Tuesday 9 July 2013

Abu Qatada

has been deported to Jordan because he agreed to go there. Not because of any ruling by anybody. I find the "debate" in the UK around such issues depressing. The tabloids, OK, what would you expect. But people are becoming more credulous and unintelligent in public forums, it seems to me. Victoria Brittain, some kind of intellectual and writer, has mounted a "defence" of Abu Qatada, on the grounds that his home is filled with books and that his children do well at school. Stupid. In bad faith. Since when was having books in the home a defence? So barely literate people in dysfunctional families do not deserve justice? Oh.
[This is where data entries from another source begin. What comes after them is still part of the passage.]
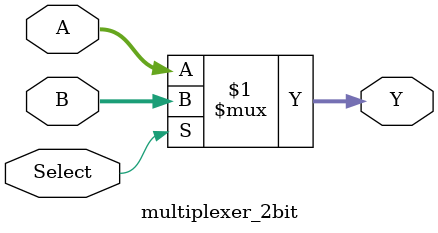
<source format=v>

`timescale 1ns/1ns

module multiplexer_2bit (
    input wire [1:0] A,           // 2-bit Input A
    input wire [1:0] B,           // 2-bit Input B
    input wire Select,        // Select signal
    output wire [1:0] Y           // 2-bit Output
);

    // Multiplexer logic: If Select_bit is 1, S = B; If Select_bit is 0, S = A
    assign Y = (Select) ? B : A;

endmodule





</source>
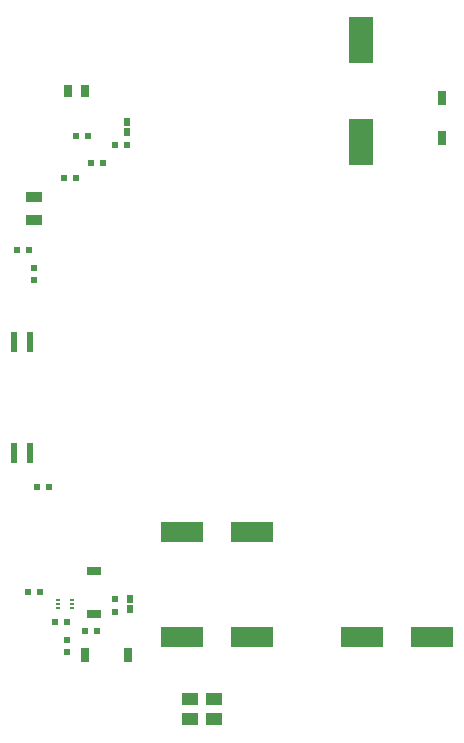
<source format=gtp>
G04*
G04 #@! TF.GenerationSoftware,Altium Limited,Altium Designer,21.2.2 (38)*
G04*
G04 Layer_Color=8421504*
%FSLAX23Y23*%
%MOIN*%
G70*
G04*
G04 #@! TF.SameCoordinates,6939E313-D8E2-45C8-8463-115B02E7E026*
G04*
G04*
G04 #@! TF.FilePolarity,Positive*
G04*
G01*
G75*
%ADD13R,0.019X0.020*%
%ADD14R,0.140X0.071*%
%ADD15R,0.079X0.152*%
%ADD16R,0.058X0.041*%
%ADD17R,0.030X0.047*%
%ADD18R,0.057X0.037*%
%ADD19R,0.022X0.071*%
%ADD20R,0.020X0.019*%
%ADD21R,0.031X0.039*%
%ADD22R,0.024X0.026*%
%ADD23R,0.014X0.006*%
%ADD24R,0.025X0.048*%
%ADD25R,0.048X0.025*%
D13*
X1310Y1460D02*
D03*
X1350D02*
D03*
X1083Y2731D02*
D03*
X1123D02*
D03*
X1190Y1940D02*
D03*
X1150D02*
D03*
X1280Y2970D02*
D03*
X1240D02*
D03*
X1330Y3020D02*
D03*
X1370D02*
D03*
X1410Y3080D02*
D03*
X1450D02*
D03*
X1280Y3110D02*
D03*
X1320D02*
D03*
X1210Y1490D02*
D03*
X1250D02*
D03*
X1160Y1590D02*
D03*
X1120D02*
D03*
D14*
X1867Y1790D02*
D03*
X1633D02*
D03*
X2467Y1440D02*
D03*
X2233D02*
D03*
X1633D02*
D03*
X1867D02*
D03*
D15*
X2230Y3430D02*
D03*
Y3090D02*
D03*
D16*
X1740Y1233D02*
D03*
Y1167D02*
D03*
X1660Y1233D02*
D03*
Y1167D02*
D03*
D17*
X2500Y3103D02*
D03*
Y3237D02*
D03*
D18*
X1140Y2831D02*
D03*
Y2909D02*
D03*
D19*
X1074Y2055D02*
D03*
X1126D02*
D03*
Y2425D02*
D03*
X1074D02*
D03*
D20*
X1140Y2671D02*
D03*
Y2631D02*
D03*
X1250Y1430D02*
D03*
Y1390D02*
D03*
X1410Y1566D02*
D03*
Y1525D02*
D03*
D21*
X1308Y3260D02*
D03*
X1252D02*
D03*
D22*
X1450Y3123D02*
D03*
Y3157D02*
D03*
X1460Y1533D02*
D03*
Y1567D02*
D03*
D23*
X1266Y1536D02*
D03*
Y1550D02*
D03*
Y1564D02*
D03*
X1220D02*
D03*
Y1550D02*
D03*
Y1536D02*
D03*
D24*
X1308Y1380D02*
D03*
X1452D02*
D03*
D25*
X1340Y1518D02*
D03*
Y1662D02*
D03*
M02*

</source>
I feel increasingly that I am something of a lone voice, in that my view is that people should not be detained without being sent to trial for more than a very short period of time. Charge them, try them, give them a fair trial, or let them go. This is not always  being done in the UK. Hence the human rights issues.

Should it have to be spelled out that human rights are for everyone, nasty people as well as nice? If they are not they are meaningless and in fact do not exist? Should it really? Should it have to be pointed out  that if people say or write something which you personally find offensive you should put up with it on the grounds of freedom of speech? In connection with this, I am against the lifting of parliamentary immunity in respect of Marine Le Pen. This has been done because she allegedly said some horrid things that incite racial hatred. Well, of course she did. She's Front National. That's what they are about. That's what the people who voted for them agree with.

Parliamentary privilege and immunity matter a lot for democracy. They are the only guarantee of true freedom of action for elected representatives in the interests of those who elected them (which does not mean just those who voted for them). They are not to be trifled with in the interests of populism. They are not to be restricted to nice people.

3 comments:

Anonymous said...

Indeed the test of a country's commitment to human rights is how it behaves in cases of 'nasty' people: murderers, rapists terrorists, etc.

Anonymous said...

"Should it have to be pointed out that if people say or write something which you personally find offensive you should put up with it on the grounds of freedom of speech?"
"You talk a lot of crap, carrot top".
You may not have found that offensive, perhaps even funny, but should such things be forbidden by law?
L9

janestheone said...

"such things" - what things? No. My point was that language may offend, but that does not mean it should be prohibited.